At His Lowest, 'He Always Managed To Create New Things'

"You were happy only twice a year" Berge says to Saint Laurent in the film, "spring and fall." That's when Saint Laurent was creating and showing his new collections. Otherwise, as the film makes clear, Yves Saint Laurent — a diagnosed manic-depressive — was very, very fragile.

"He was definitely very sick," says Jalil Lespert, the film's director. "Yves was not just like a diva or ... like a star, you know. He had this incredible struggle of his life against illness."

He was vulnerable, excitable and had major nervous breakdowns.

Pierre Niney plays Saint Laurent in the film. The 26-year-old actor says, "That's the most fascinating thing about that character, the fact that in the worst moment of desperation and unhappiness and pain, he always managed to create new things — masterpieces, actually."

To Niney and Lespert, Yves Saint Laurent's efforts are heroic and, as with many tormented artists, therapeutic.

"He was such a sensitive human being that it was painful to live, for him, everyday life," Niney says. "And the only getaway he found — and he found it really young, at maybe 15 or 16 — was to draw and to create."

'He Needed Pierre Berge,' And Berge 'Needed To Be Needed'

When Saint Laurent met and fell in love with Berge in the late '50s, they quite deliberately defined the roles they would play for the next 40 years.

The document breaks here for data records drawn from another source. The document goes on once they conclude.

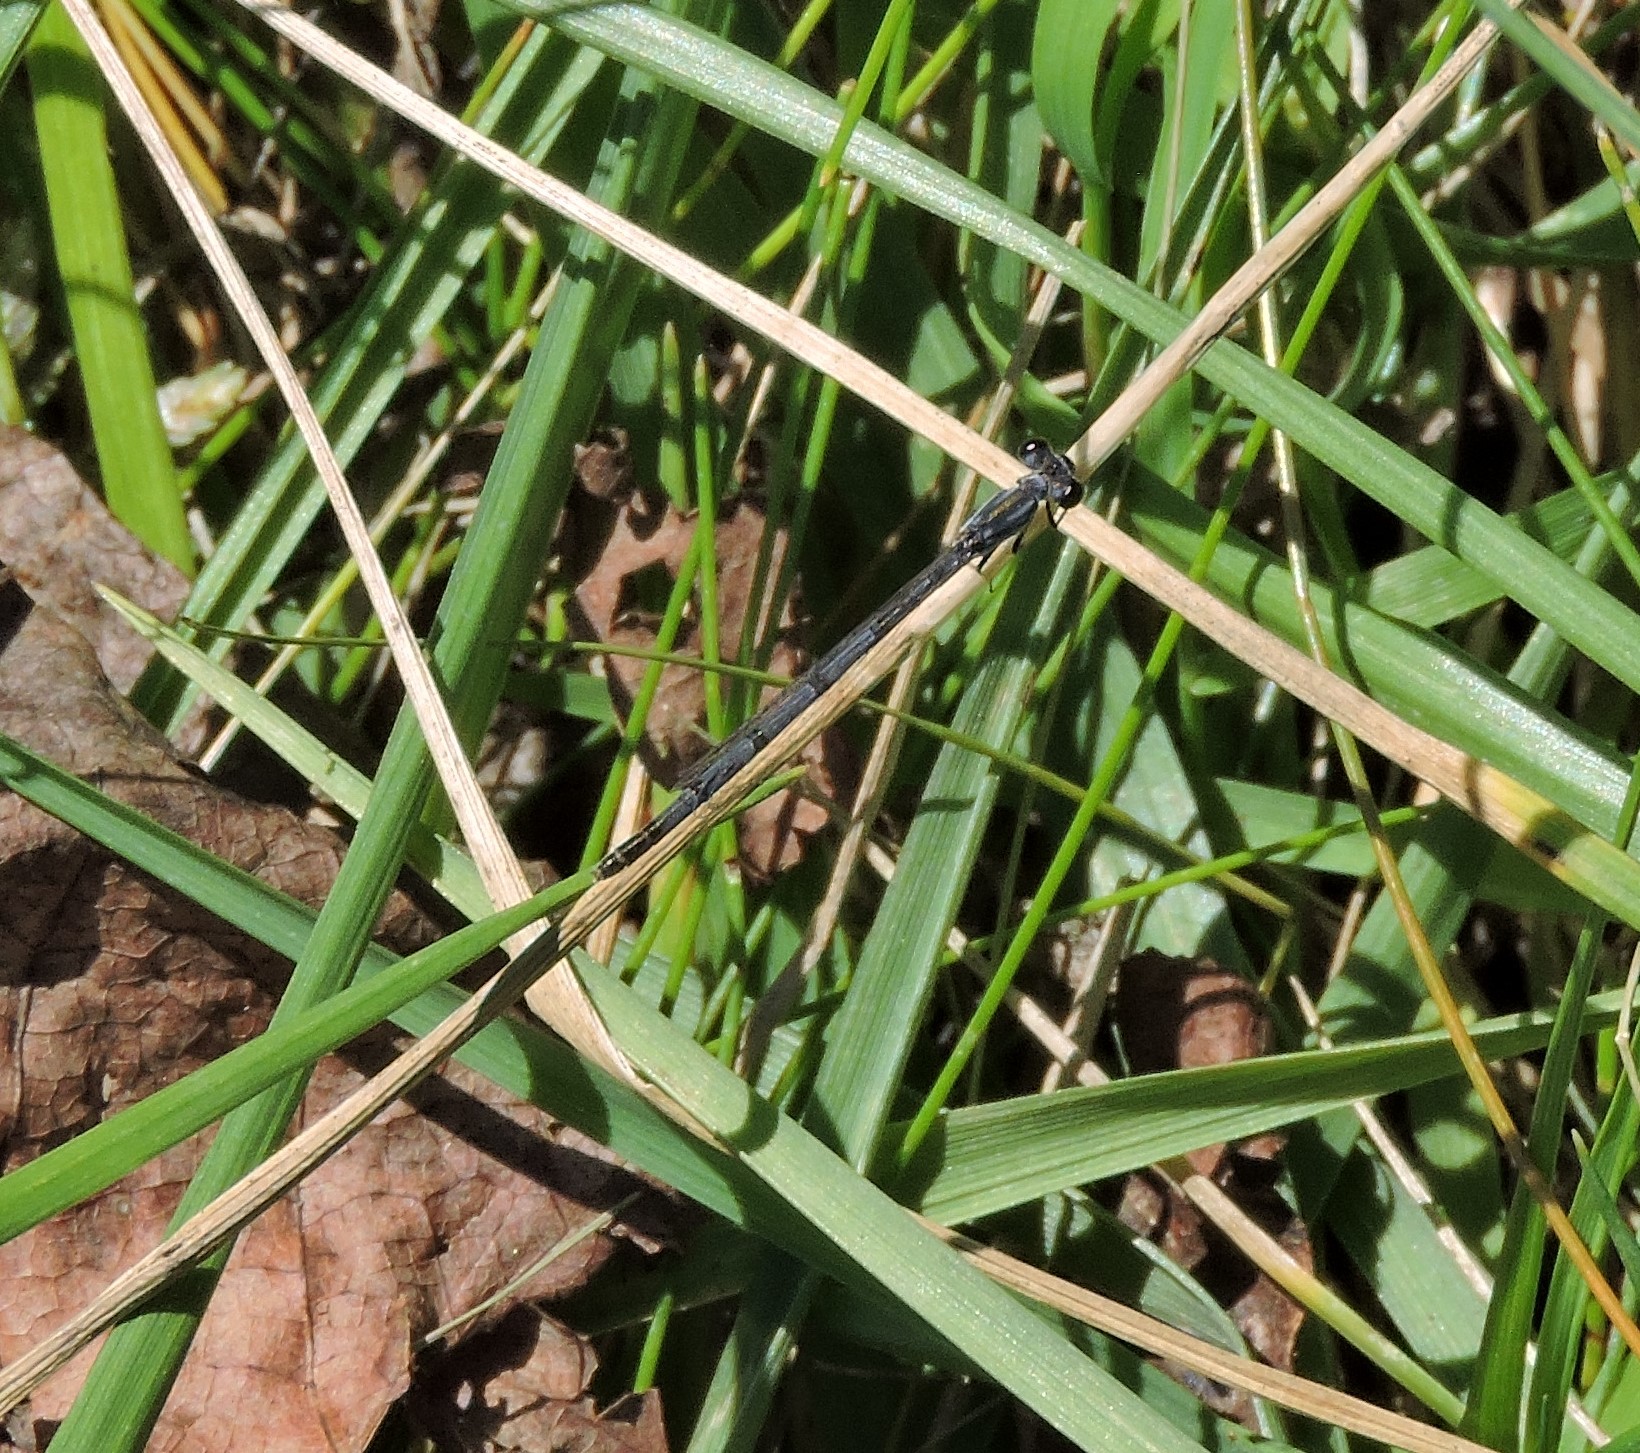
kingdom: Animalia
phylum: Arthropoda
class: Insecta
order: Odonata
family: Coenagrionidae
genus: Ischnura
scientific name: Ischnura posita
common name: Fragile forktail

Saint Laurent was the artist; Berge was the ultimate manager-fixer who smoothed the way and kept the operation moving.

"Yves Saint Laurent couldn't deal with daily things, daily problems," Niney says. "He was really unable and handicapped, almost, with that. So he needed Pierre Berge, the businessman, dealing with money. And Pierre Berge, he needed to be needed."

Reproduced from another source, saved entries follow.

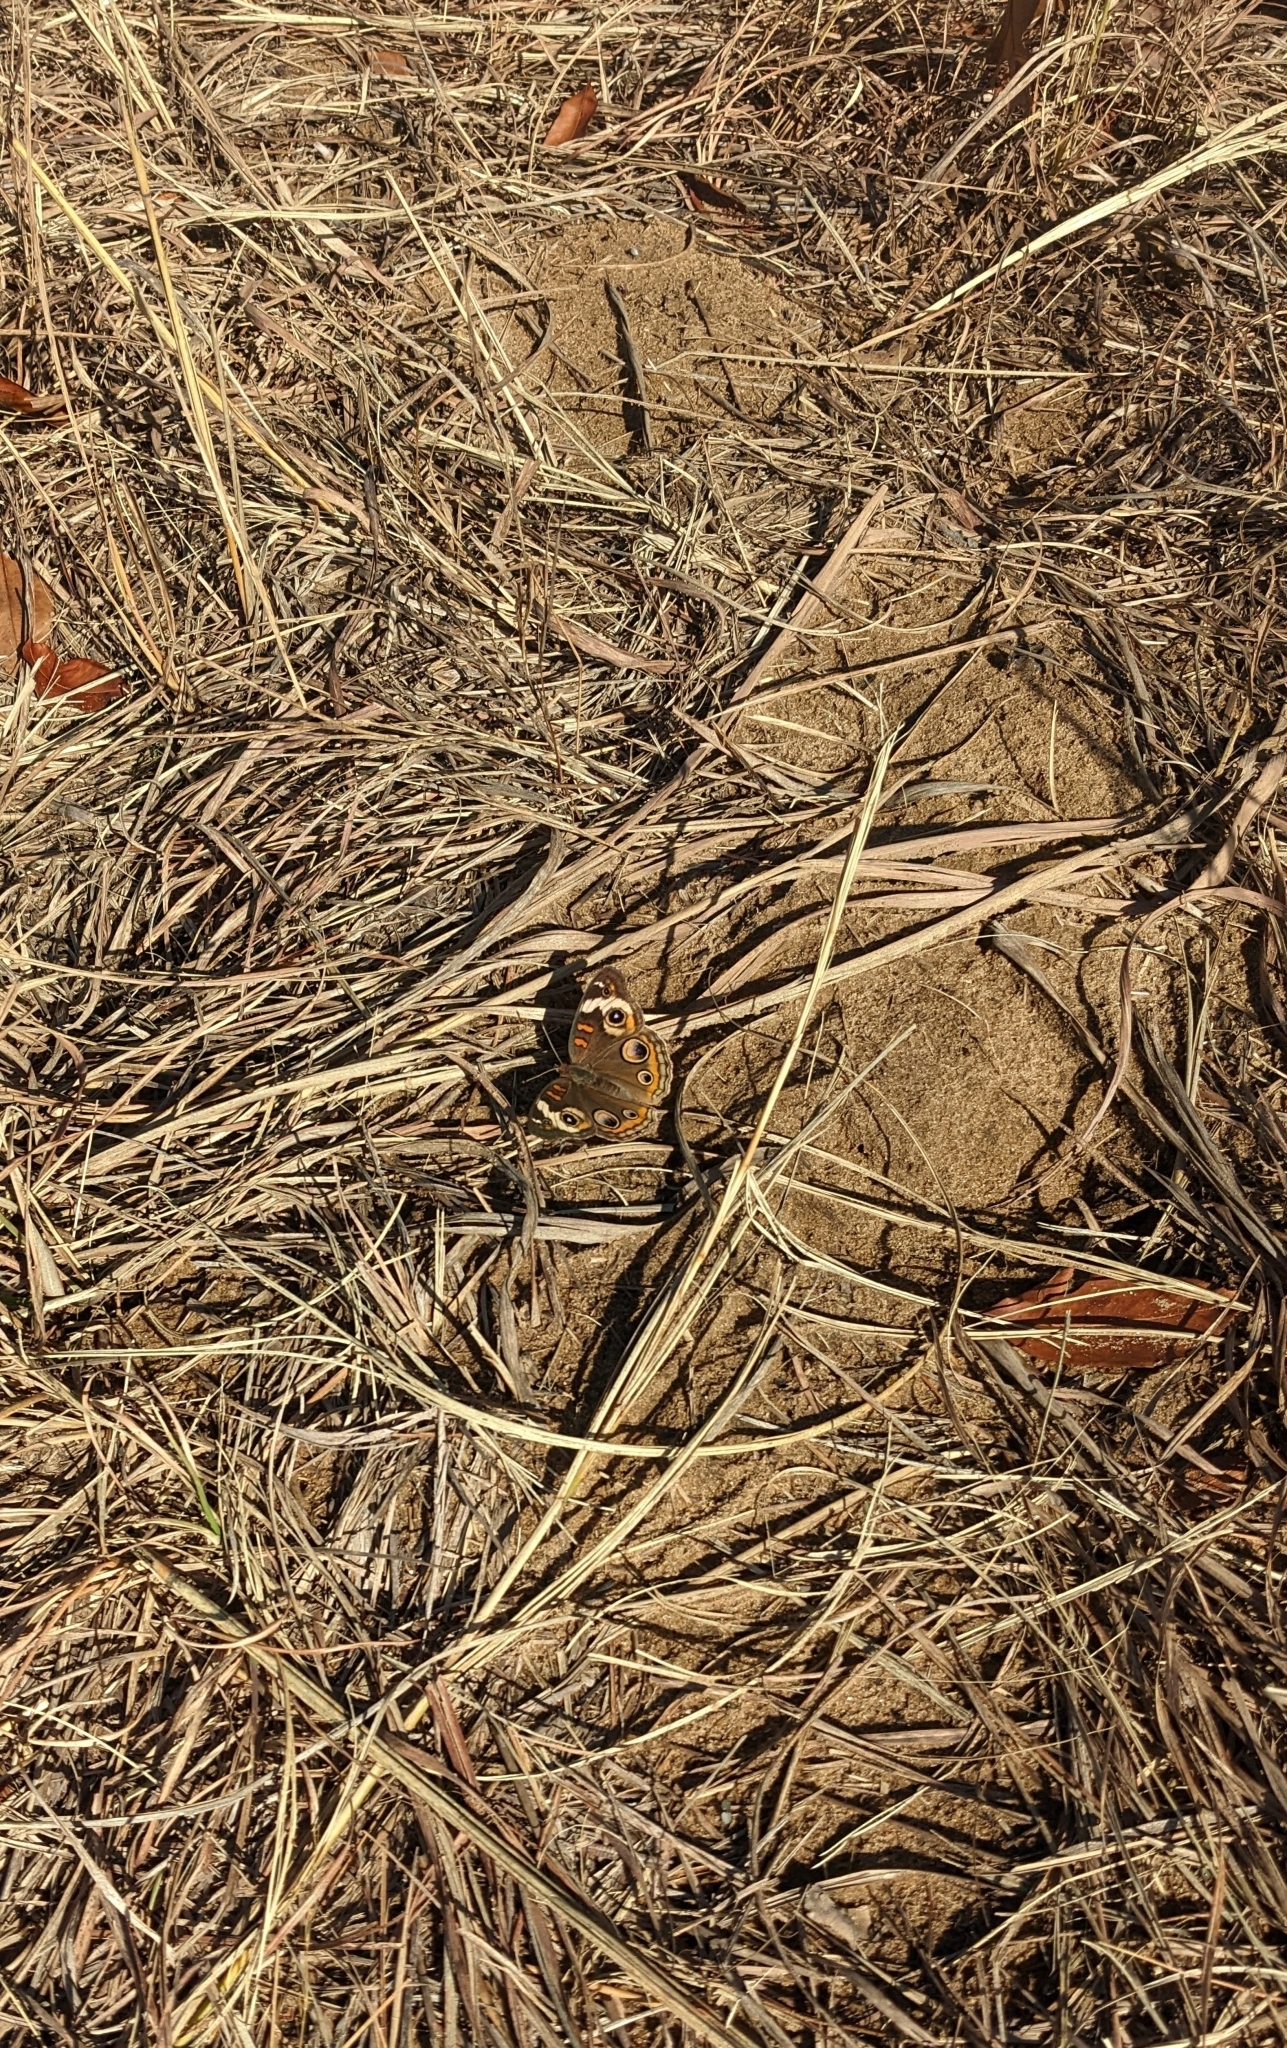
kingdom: Animalia
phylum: Arthropoda
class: Insecta
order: Lepidoptera
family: Nymphalidae
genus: Junonia
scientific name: Junonia coenia
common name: Common buckeye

Jalil Lespert agrees: "Pierre [Berge] is a mix of someone who [needs] to control — he's a kind of control freak — and also is very generous. He [needs] to help the one that he [loves]. He will do everything for him."

Including either staying out of the way or, conversely, getting out in front, when it was appropriate. In the movie, it's Berge who steps out of the limos first.

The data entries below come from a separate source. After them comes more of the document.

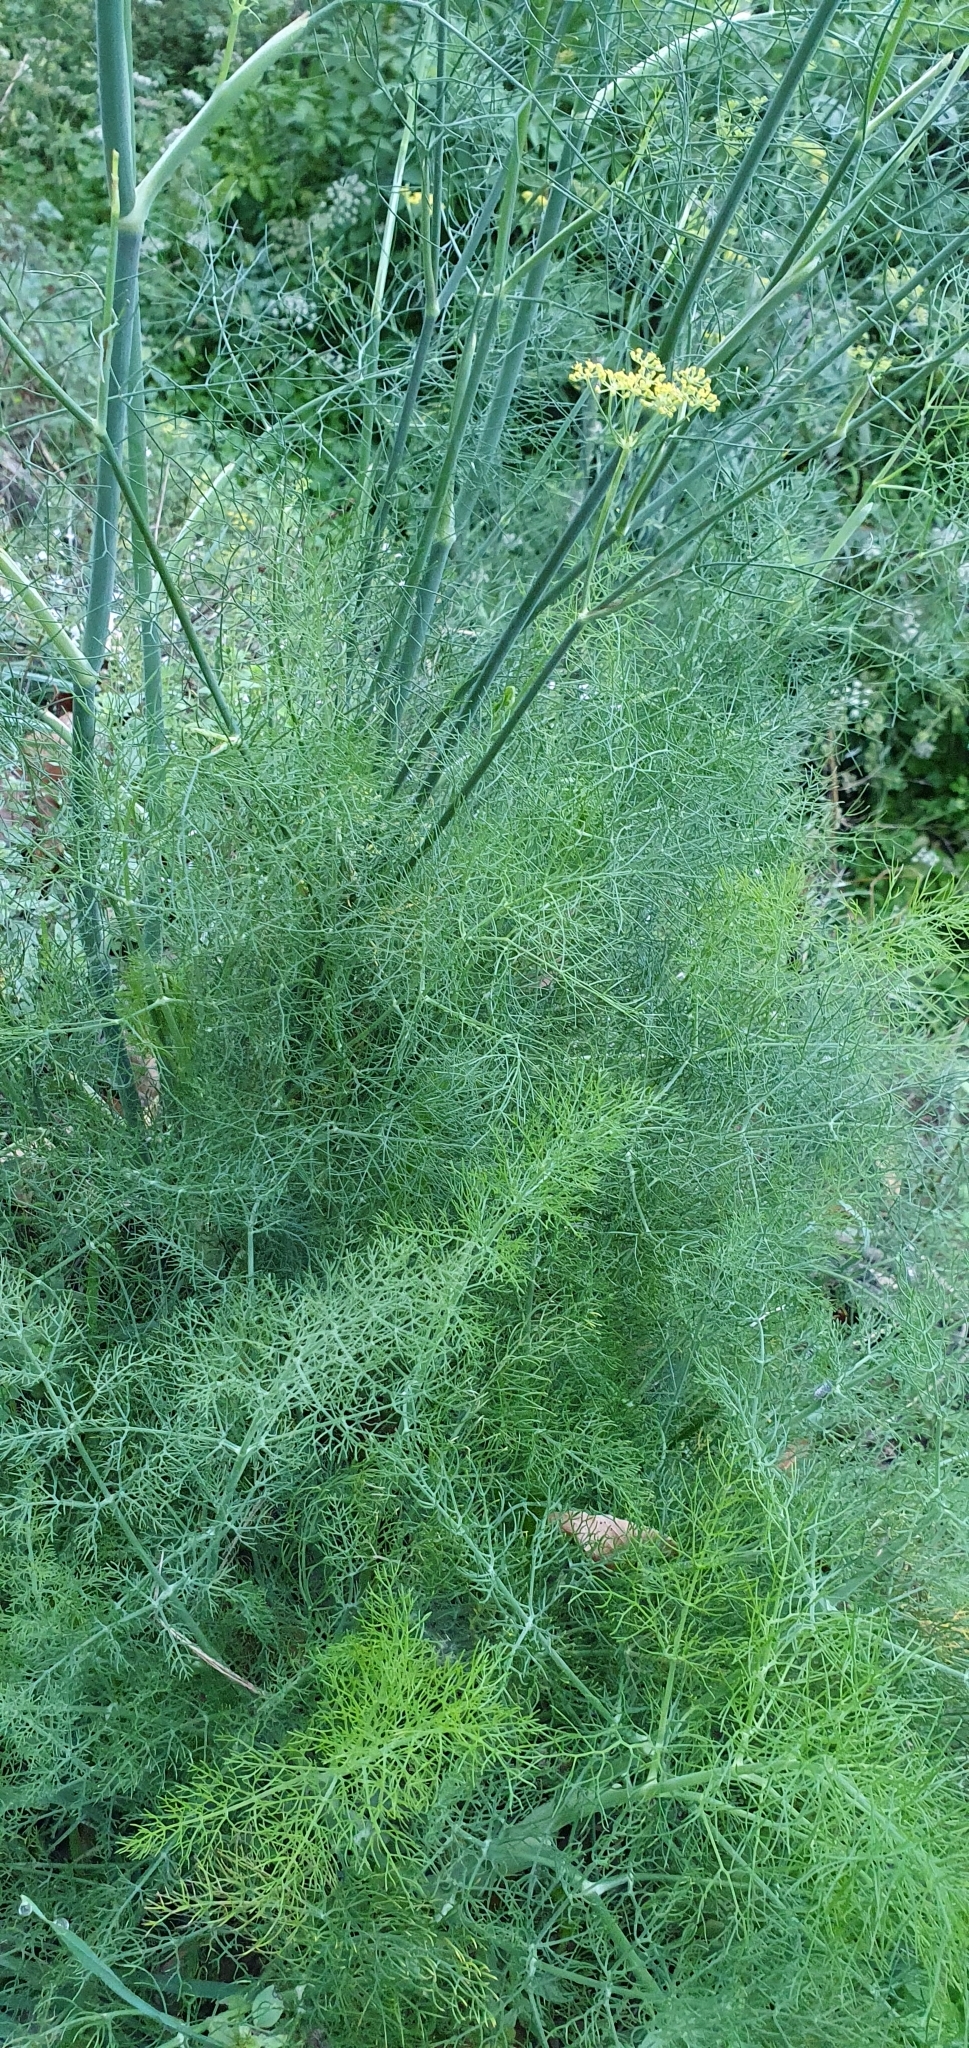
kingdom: Plantae
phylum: Tracheophyta
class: Magnoliopsida
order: Apiales
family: Apiaceae
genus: Foeniculum
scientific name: Foeniculum vulgare
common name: Fennel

"He was always in front because it was Yves who was behind him in the car, like a prince or a king," Lespert says. "The king was absolutely the creator, and the creator was Yves."

The film director says this hierarchy was always apparent. Take, for instance, the home the men shared in Morocco: "The big bedroom in front of the garden — beautiful — it was the bedroom of Yves. And Pierre's bedroom was the small one behind it. I mean, the genius was Yves. All the ideas, all the creation — it was Yves."

The tale of Yves Saint Laurent and Pierre Berge is a tumultuous, passionate, complex, decadent, drug-laced love story. They separated as lovers in 1976, but they remained friends and business partners. Saint Laurent died in 2008, but Berge is still keeper of the flame. He was even an adviser on the film.

The movie has gotten mixed reviews so far — too much fashion, too much froufrou — but the fabrics are visual feasts. And you can enjoy them in your jeans, with popcorn.